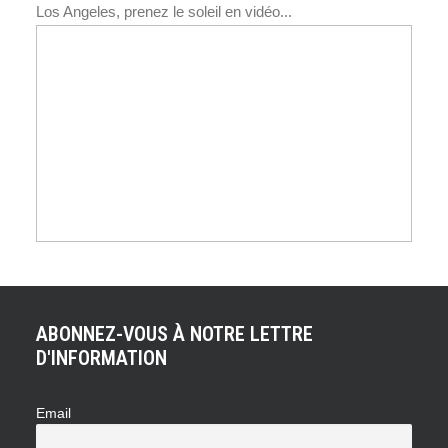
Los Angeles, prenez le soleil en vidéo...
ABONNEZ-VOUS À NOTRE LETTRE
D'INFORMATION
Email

—————

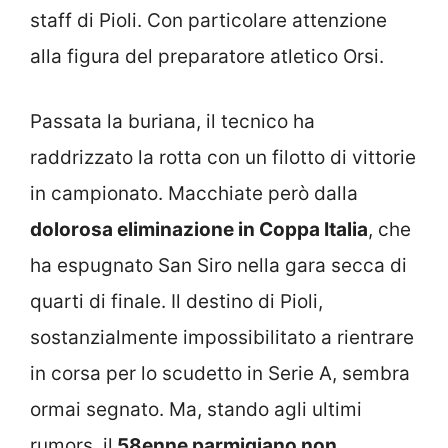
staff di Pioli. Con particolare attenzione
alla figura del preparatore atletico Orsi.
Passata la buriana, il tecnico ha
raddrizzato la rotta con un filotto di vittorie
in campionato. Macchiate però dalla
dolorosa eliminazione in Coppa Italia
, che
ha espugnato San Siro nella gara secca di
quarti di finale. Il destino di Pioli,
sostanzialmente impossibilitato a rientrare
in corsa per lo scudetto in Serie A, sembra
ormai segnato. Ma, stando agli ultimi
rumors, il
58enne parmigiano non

—————

» **JOB ITEM**
Should a line in the material contain "Pioli", copy it.

» **ANSWER FOR THE TASK**
staff di Pioli. Con particolare attenzione
quarti di finale. Il destino di Pioli,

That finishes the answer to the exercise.